Stored data:
= Beginning of Section =
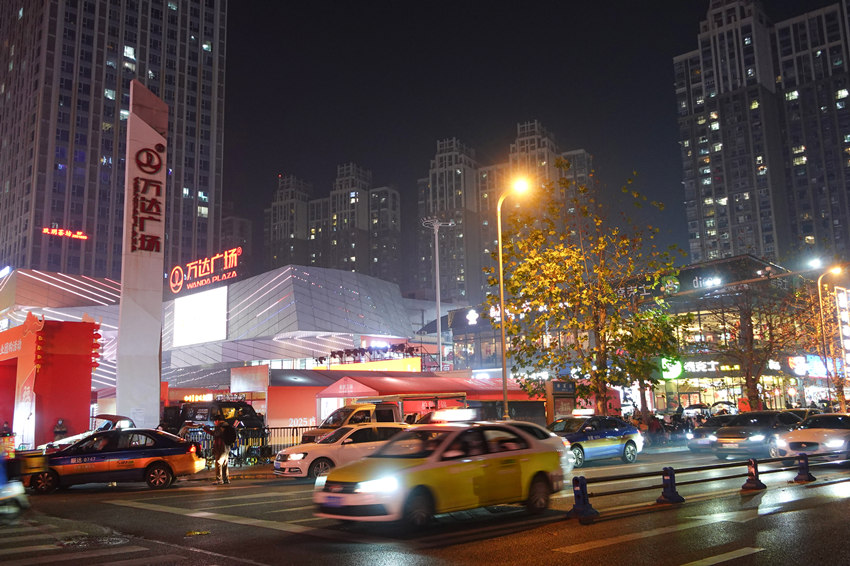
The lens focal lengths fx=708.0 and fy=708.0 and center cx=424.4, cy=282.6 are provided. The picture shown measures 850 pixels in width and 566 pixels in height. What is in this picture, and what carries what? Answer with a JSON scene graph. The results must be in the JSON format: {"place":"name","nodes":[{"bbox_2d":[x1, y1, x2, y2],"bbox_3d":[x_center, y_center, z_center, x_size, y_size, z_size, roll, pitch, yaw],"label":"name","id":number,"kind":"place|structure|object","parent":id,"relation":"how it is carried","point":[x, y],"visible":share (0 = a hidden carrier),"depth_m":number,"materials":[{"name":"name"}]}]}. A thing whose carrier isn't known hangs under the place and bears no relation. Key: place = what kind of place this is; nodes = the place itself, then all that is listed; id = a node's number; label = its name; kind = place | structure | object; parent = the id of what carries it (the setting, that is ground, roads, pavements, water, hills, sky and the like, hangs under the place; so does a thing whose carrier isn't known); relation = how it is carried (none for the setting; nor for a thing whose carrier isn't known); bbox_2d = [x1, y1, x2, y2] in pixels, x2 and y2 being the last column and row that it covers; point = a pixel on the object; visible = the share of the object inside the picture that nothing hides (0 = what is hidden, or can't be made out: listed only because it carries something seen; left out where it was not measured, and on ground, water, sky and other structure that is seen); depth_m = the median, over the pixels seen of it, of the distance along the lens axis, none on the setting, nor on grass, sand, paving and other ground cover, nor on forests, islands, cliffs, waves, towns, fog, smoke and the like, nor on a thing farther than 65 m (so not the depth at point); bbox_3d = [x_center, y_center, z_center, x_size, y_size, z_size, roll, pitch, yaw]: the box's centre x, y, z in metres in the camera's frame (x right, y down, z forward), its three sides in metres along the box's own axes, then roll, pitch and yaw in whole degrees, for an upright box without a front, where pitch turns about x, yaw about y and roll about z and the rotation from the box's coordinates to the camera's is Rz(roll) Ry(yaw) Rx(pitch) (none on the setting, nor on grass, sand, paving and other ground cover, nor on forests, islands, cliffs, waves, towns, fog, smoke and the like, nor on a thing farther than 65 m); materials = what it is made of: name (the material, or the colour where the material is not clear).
{"place":"outdoors","nodes":[
{"label":"outdoors","id":0,"kind":"place"},
{"bbox_2d":[0,0,227,278],"label":"skyscraper","id":1,"kind":"structure","parent":0,"point":[140,73],"materials":[{"name":"grey concrete"}]},
{"bbox_2d":[41,226,87,239],"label":"neon sign","id":2,"kind":"object","parent":1,"relation":"attached to","point":[54,230],"visible":0.96,"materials":[{"name":"red"}]},
{"bbox_2d":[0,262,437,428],"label":"shopping mall","id":3,"kind":"structure","parent":0,"point":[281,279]},
{"bbox_2d":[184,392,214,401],"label":"illuminated sign","id":4,"kind":"object","parent":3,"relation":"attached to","point":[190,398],"visible":0.73,"depth_m":39.45,"materials":[{"name":"red"}]},
{"bbox_2d":[172,286,227,346],"bbox_3d":[-19.789,2.992,61.944,7.501,5.192,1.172,-9,-12,40],"label":"billboard","id":5,"kind":"object","parent":3,"relation":"attached to","point":[207,309],"visible":0.98,"depth_m":61.60,"materials":[{"name":"white"}]},
{"bbox_2d":[169,247,239,293],"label":"rooftop sign","id":6,"kind":"object","parent":3,"relation":"on","point":[200,271],"visible":0.98,"depth_m":64.58,"materials":[{"name":"red plastic"}]},
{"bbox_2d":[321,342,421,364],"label":"stage lights","id":7,"kind":"object","parent":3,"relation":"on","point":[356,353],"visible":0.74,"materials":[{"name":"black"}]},
{"bbox_2d":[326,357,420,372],"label":"sign","id":8,"kind":"object","parent":3,"relation":"attached to","point":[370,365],"visible":0.65,"depth_m":49.01,"materials":[{"name":"yellow"}]},
{"bbox_2d":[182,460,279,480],"label":"pavement","id":9,"kind":"structure","parent":0,"point":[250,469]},
{"bbox_2d":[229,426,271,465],"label":"bicycle","id":10,"kind":"object","parent":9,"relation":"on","point":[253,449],"visible":0.71,"depth_m":22.88,"materials":[{"name":"black metal"}]},
{"bbox_2d":[220,215,250,255],"label":"distant building","id":11,"kind":"structure","parent":0,"point":[247,228],"materials":[{"name":"brick"}]},
{"bbox_2d":[264,174,312,269],"label":"apartment tower","id":12,"kind":"structure","parent":0,"point":[276,228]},
{"bbox_2d":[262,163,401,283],"label":"apartment building","id":13,"kind":"structure","parent":0,"point":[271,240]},
{"bbox_2d":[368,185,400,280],"label":"apartment tower","id":14,"kind":"structure","parent":0,"point":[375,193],"materials":[{"name":"grey concrete"}]},
{"bbox_2d":[0,446,849,565],"label":"road","id":15,"kind":"structure","parent":0,"point":[672,556],"materials":[{"name":"grey asphalt"}]},
{"bbox_2d":[0,445,29,515],"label":"motorcycle","id":16,"kind":"object","parent":15,"relation":"on","point":[17,485],"visible":0.99,"depth_m":11.93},
{"bbox_2d":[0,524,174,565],"label":"crosswalk","id":17,"kind":"structure","parent":15,"relation":"on","point":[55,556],"materials":[{"name":"white paint"}]},
{"bbox_2d":[42,414,137,449],"bbox_3d":[-10.493,5.129,22.732,1.939,1.790,5.205,0,-9,-10],"label":"car","id":18,"kind":"object","parent":15,"relation":"on","point":[108,416],"visible":0.23,"depth_m":22.29,"materials":[{"name":"white metal"}]},
{"bbox_2d":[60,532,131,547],"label":"manhole cover","id":19,"kind":"object","parent":15,"relation":"in","point":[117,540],"visible":0.85,"depth_m":9.56,"materials":[{"name":"metal"}]},
{"bbox_2d":[21,427,205,491],"bbox_3d":[-7.837,4.342,17.543,4.385,1.437,1.790,0,-9,-6],"label":"taxi","id":20,"kind":"object","parent":15,"relation":"on","point":[170,449],"visible":0.93,"depth_m":16.92,"materials":[{"name":"metal"}]},
{"bbox_2d":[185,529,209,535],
= End of Section =
• [TASK GOAL]: Write out every line above exactly as it is, leaving out the pictures.

• [EXERCISE RESPONSE]:
The lens focal lengths fx=708.0 and fy=708.0 and center cx=424.4, cy=282.6 are provided. The picture shown measures 850 pixels in width and 566 pixels in height. What is in this picture, and what carries what? Answer with a JSON scene graph. The results must be in the JSON format: {"place":"name","nodes":[{"bbox_2d":[x1, y1, x2, y2],"bbox_3d":[x_center, y_center, z_center, x_size, y_size, z_size, roll, pitch, yaw],"label":"name","id":number,"kind":"place|structure|object","parent":id,"relation":"how it is carried","point":[x, y],"visible":share (0 = a hidden carrier),"depth_m":number,"materials":[{"name":"name"}]}]}. A thing whose carrier isn't known hangs under the place and bears no relation. Key: place = what kind of place this is; nodes = the place itself, then all that is listed; id = a node's number; label = its name; kind = place | structure | object; parent = the id of what carries it (the setting, that is ground, roads, pavements, water, hills, sky and the like, hangs under the place; so does a thing whose carrier isn't known); relation = how it is carried (none for the setting; nor for a thing whose carrier isn't known); bbox_2d = [x1, y1, x2, y2] in pixels, x2 and y2 being the last column and row that it covers; point = a pixel on the object; visible = the share of the object inside the picture that nothing hides (0 = what is hidden, or can't be made out: listed only because it carries something seen; left out where it was not measured, and on ground, water, sky and other structure that is seen); depth_m = the median, over the pixels seen of it, of the distance along the lens axis, none on the setting, nor on grass, sand, paving and other ground cover, nor on forests, islands, cliffs, waves, towns, fog, smoke and the like, nor on a thing farther than 65 m (so not the depth at point); bbox_3d = [x_center, y_center, z_center, x_size, y_size, z_size, roll, pitch, yaw]: the box's centre x, y, z in metres in the camera's frame (x right, y down, z forward), its three sides in metres along the box's own axes, then roll, pitch and yaw in whole degrees, for an upright box without a front, where pitch turns about x, yaw about y and roll about z and the rotation from the box's coordinates to the camera's is Rz(roll) Ry(yaw) Rx(pitch) (none on the setting, nor on grass, sand, paving and other ground cover, nor on forests, islands, cliffs, waves, towns, fog, smoke and the like, nor on a thing farther than 65 m); materials = what it is made of: name (the material, or the colour where the material is not clear).
{"place":"outdoors","nodes":[
{"label":"outdoors","id":0,"kind":"place"},
{"bbox_2d":[0,0,227,278],"label":"skyscraper","id":1,"kind":"structure","parent":0,"point":[140,73],"materials":[{"name":"grey concrete"}]},
{"bbox_2d":[41,226,87,239],"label":"neon sign","id":2,"kind":"object","parent":1,"relation":"attached to","point":[54,230],"visible":0.96,"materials":[{"name":"red"}]},
{"bbox_2d":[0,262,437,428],"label":"shopping mall","id":3,"kind":"structure","parent":0,"point":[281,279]},
{"bbox_2d":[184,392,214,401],"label":"illuminated sign","id":4,"kind":"object","parent":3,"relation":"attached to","point":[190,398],"visible":0.73,"depth_m":39.45,"materials":[{"name":"red"}]},
{"bbox_2d":[172,286,227,346],"bbox_3d":[-19.789,2.992,61.944,7.501,5.192,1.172,-9,-12,40],"label":"billboard","id":5,"kind":"object","parent":3,"relation":"attached to","point":[207,309],"visible":0.98,"depth_m":61.60,"materials":[{"name":"white"}]},
{"bbox_2d":[169,247,239,293],"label":"rooftop sign","id":6,"kind":"object","parent":3,"relation":"on","point":[200,271],"visible":0.98,"depth_m":64.58,"materials":[{"name":"red plastic"}]},
{"bbox_2d":[321,342,421,364],"label":"stage lights","id":7,"kind":"object","parent":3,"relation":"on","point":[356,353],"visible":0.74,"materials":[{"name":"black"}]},
{"bbox_2d":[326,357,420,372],"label":"sign","id":8,"kind":"object","parent":3,"relation":"attached to","point":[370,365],"visible":0.65,"depth_m":49.01,"materials":[{"name":"yellow"}]},
{"bbox_2d":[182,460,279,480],"label":"pavement","id":9,"kind":"structure","parent":0,"point":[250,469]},
{"bbox_2d":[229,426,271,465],"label":"bicycle","id":10,"kind":"object","parent":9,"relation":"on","point":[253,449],"visible":0.71,"depth_m":22.88,"materials":[{"name":"black metal"}]},
{"bbox_2d":[220,215,250,255],"label":"distant building","id":11,"kind":"structure","parent":0,"point":[247,228],"materials":[{"name":"brick"}]},
{"bbox_2d":[264,174,312,269],"label":"apartment tower","id":12,"kind":"structure","parent":0,"point":[276,228]},
{"bbox_2d":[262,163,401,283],"label":"apartment building","id":13,"kind":"structure","parent":0,"point":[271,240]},
{"bbox_2d":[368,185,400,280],"label":"apartment tower","id":14,"kind":"structure","parent":0,"point":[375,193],"materials":[{"name":"grey concrete"}]},
{"bbox_2d":[0,446,849,565],"label":"road","id":15,"kind":"structure","parent":0,"point":[672,556],"materials":[{"name":"grey asphalt"}]},
{"bbox_2d":[0,445,29,515],"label":"motorcycle","id":16,"kind":"object","parent":15,"relation":"on","point":[17,485],"visible":0.99,"depth_m":11.93},
{"bbox_2d":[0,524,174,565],"label":"crosswalk","id":17,"kind":"structure","parent":15,"relation":"on","point":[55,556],"materials":[{"name":"white paint"}]},
{"bbox_2d":[42,414,137,449],"bbox_3d":[-10.493,5.129,22.732,1.939,1.790,5.205,0,-9,-10],"label":"car","id":18,"kind":"object","parent":15,"relation":"on","point":[108,416],"visible":0.23,"depth_m":22.29,"materials":[{"name":"white metal"}]},
{"bbox_2d":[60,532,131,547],"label":"manhole cover","id":19,"kind":"object","parent":15,"relation":"in","point":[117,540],"visible":0.85,"depth_m":9.56,"materials":[{"name":"metal"}]},
{"bbox_2d":[21,427,205,491],"bbox_3d":[-7.837,4.342,17.543,4.385,1.437,1.790,0,-9,-6],"label":"taxi","id":20,"kind":"object","parent":15,"relation":"on","point":[170,449],"visible":0.93,"depth_m":16.92,"materials":[{"name":"metal"}]},
{"bbox_2d":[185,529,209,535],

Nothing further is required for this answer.